Organizar a sociedade a partir da lógica da Trindade é uma missão difícil, pois requer o princípio da gratuidade, tão esquecido e banalizado em nossas relações. Tudo seria feito sem interesses e sem a pretensão de tirarmos sempre proveito sobre os outros. A gratuidade é irmã gêmea do cuidado, ou seja, daquele outro princípio que se recusa a ceifar a vida dos mais frágeis, ou para usar uma expressão que se encontra no evangelho de São Mateus: “Não esmagará a cana rachada, nem apagará o pavio que fumega, até que faça vencer a justiça”.

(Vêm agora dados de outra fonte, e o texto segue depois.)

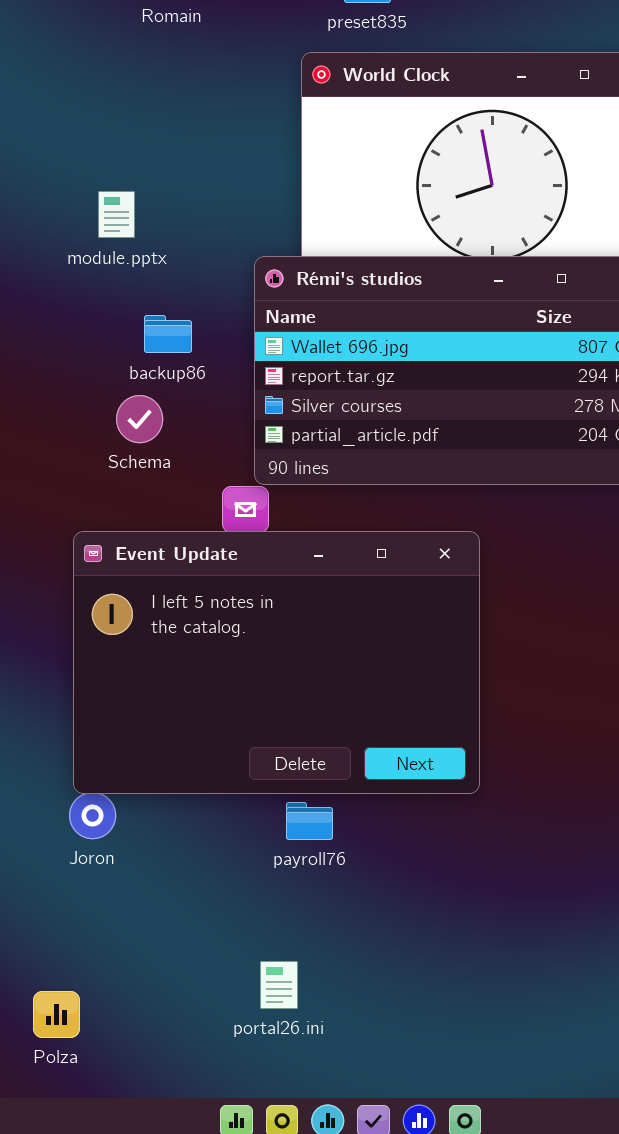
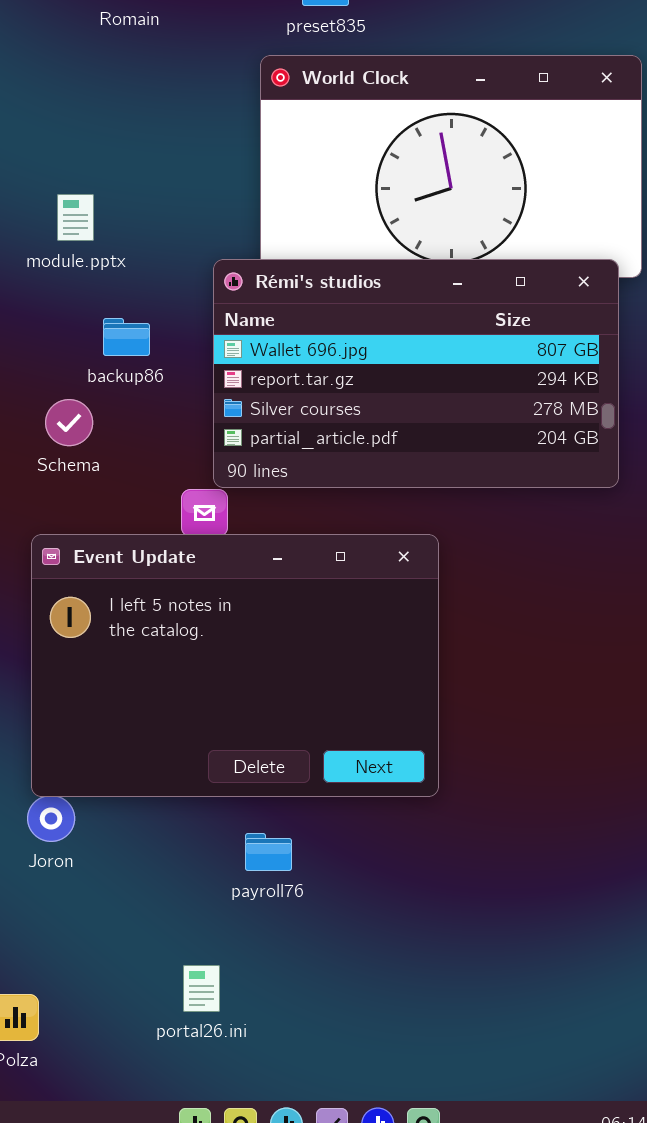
Schema: [116,395,163,443] -> [45,399,93,446], moved
payroll76: [286,802,333,840] -> [245,833,292,871], moved
portal26.ini: [260,961,298,1009] -> [183,965,220,1012], moved

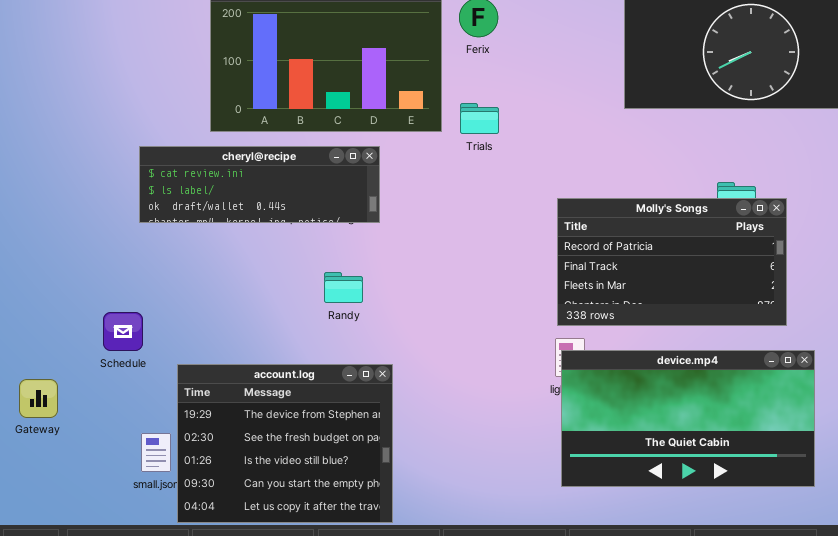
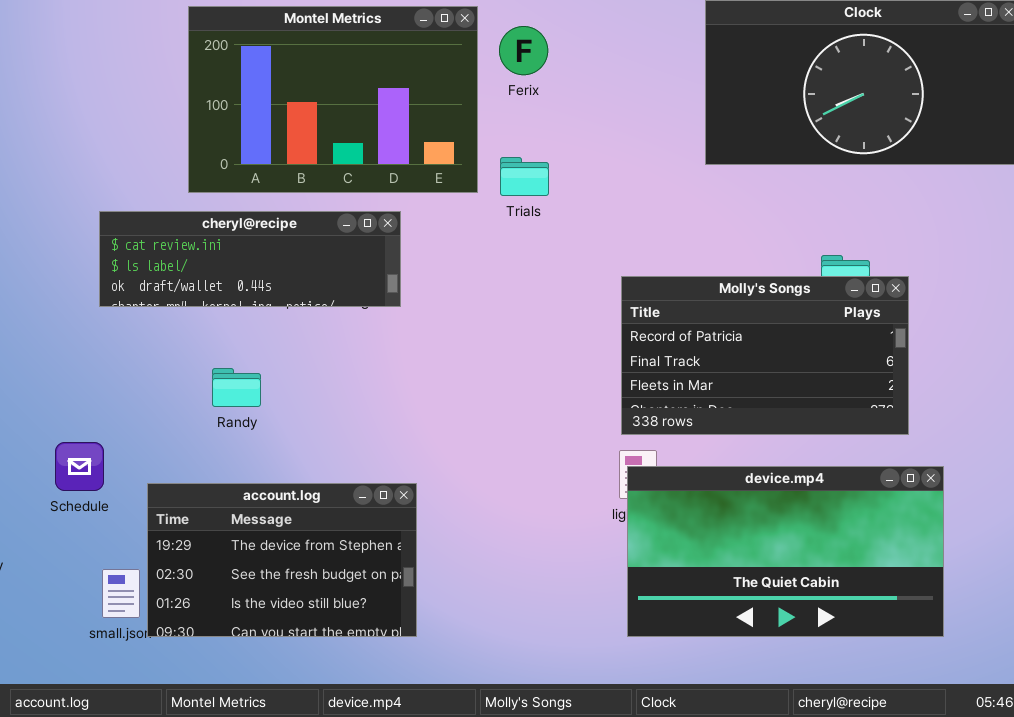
Randy: [324,272,363,303] -> [212,368,261,407], moved
Schedule: [103,312,143,351] -> [55,442,104,491], moved
account.log: [177,364,393,523] -> [147,483,417,637], resized

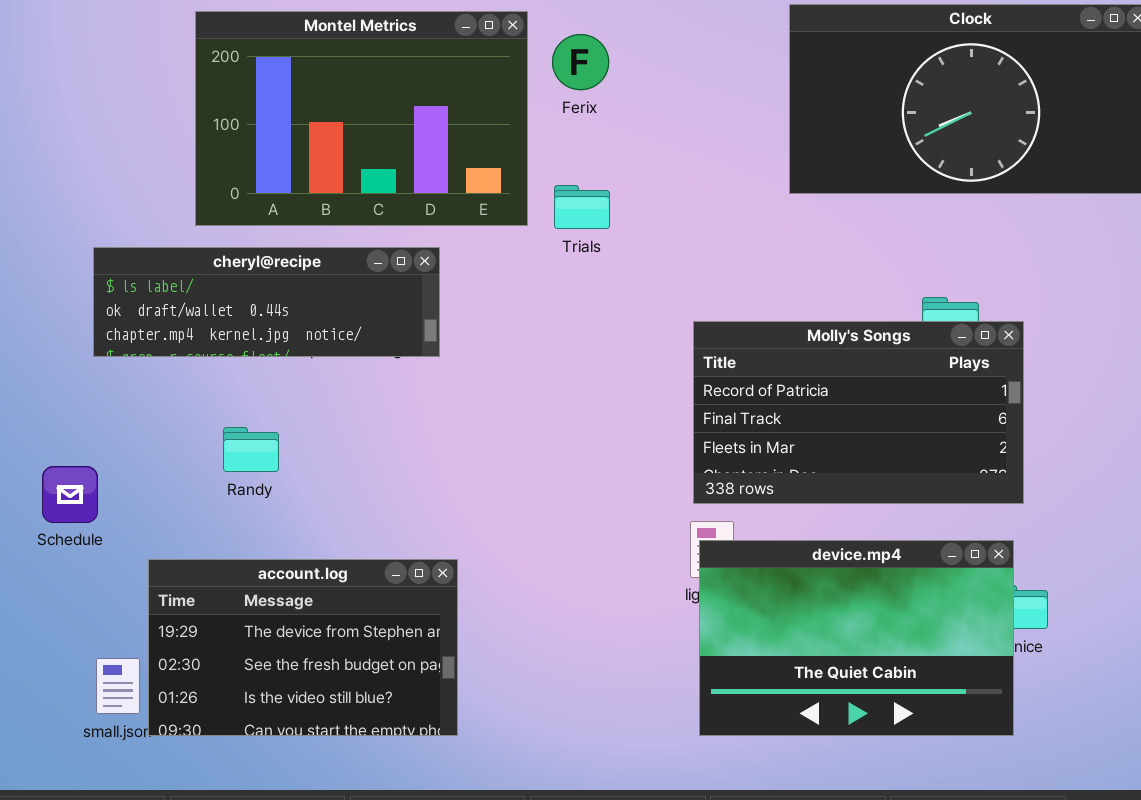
cheryl@recipe: [99,211,401,307] -> [93,247,440,357], scrolled down 1 row
Schedule: [55,442,104,491] -> [42,466,98,523], moved
device.mp4: [627,466,944,637] -> [699,540,1014,736], resized

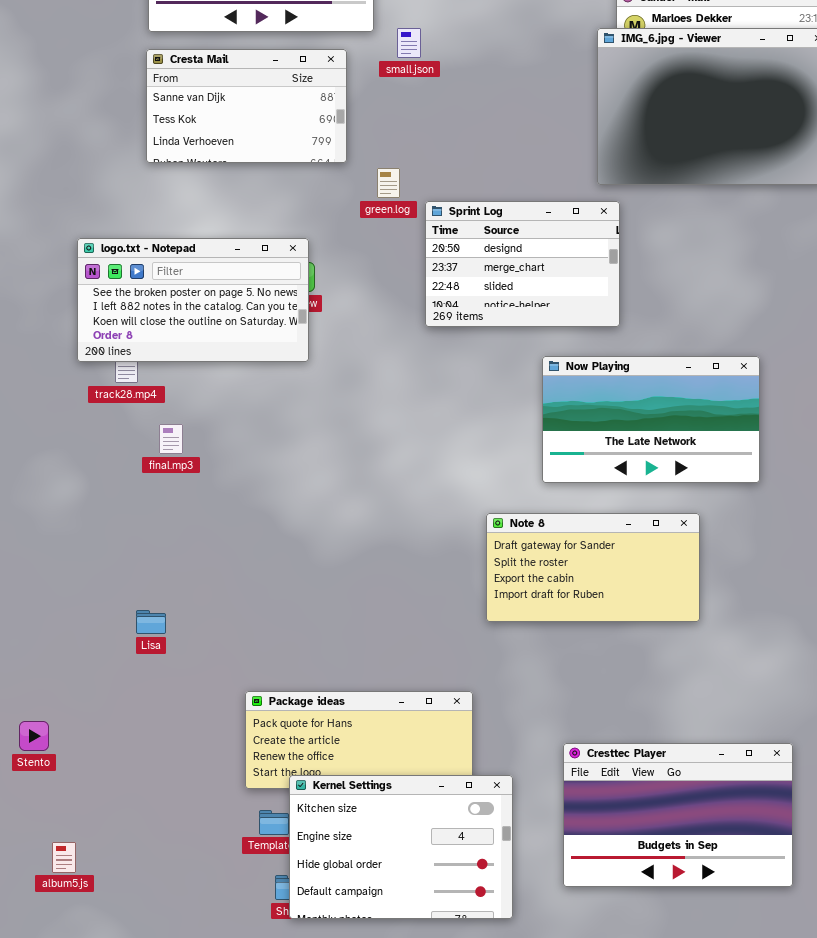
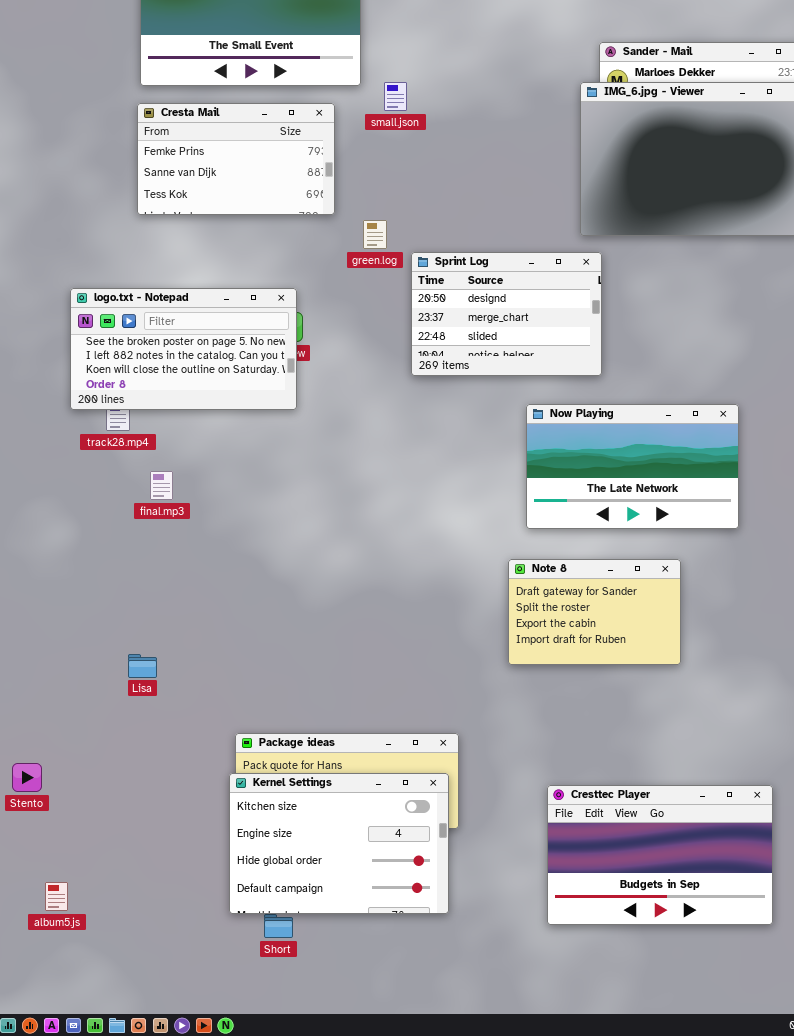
Cresta Mail: [146,49,347,163] -> [137,103,335,215], scrolled up 1 row
Note 8: [486,513,700,622] -> [508,559,681,665], resized
Kernel Settings: [289,775,513,919] -> [229,773,449,914], moved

Sim, a Trindade é a melhor comunidade. Mas viver na sociedade a partir desta lógica é necessário construir a cada dia uma via alternativa, ou seja, não se contentar com o status quo deste mundo. A comunidade que Jesus viveu e quis para a humanidade não se trata de assumir formas totalitárias que excluem os que sofrem. Jesus não compactua com o sistema político romano nem com o sistema político do Templo de Jerusalém. Podemos dizer que a Constituição, ou seja, a Carta Magna que rege a sociedade sonhada por Jesus são as Bem-aventuranças que sinalizam a chegada do Reino de Deus. E este Reino não é um lugar, mas uma ação de vida e de libertação integral da pessoa. A ideia de desenvolvimento e progresso, não é para suprir apenas as necessidades biológicas do ser humano, apesar disso também ser importante, mas Jesus pretende restituir o todo da nossa vida, ele não nos dá migalhas, nos redime por completo.
Este é o sonho de Deus para nós que vivemos em sociedade: “Eu vim para que todos tenham a vida e vida em abundância” (Jo 10,10).
Pensemos nisso, sobretudo neste tempo confuso e difícil de pandemia. Reflita que você é um cidadão para construir pontes e ser protagonista do amor que une e que não levanta as bandeiras da divisão.
Pe. Ademir Guedes Azevedo, cp, é missionário passionista e mestre em Teologia Fundamental na Pontifícia Universidade Gregoriana. Atualmente reside em Camaragibe – PE, no Seminário para a etapa do Postulantado dos Passionistas.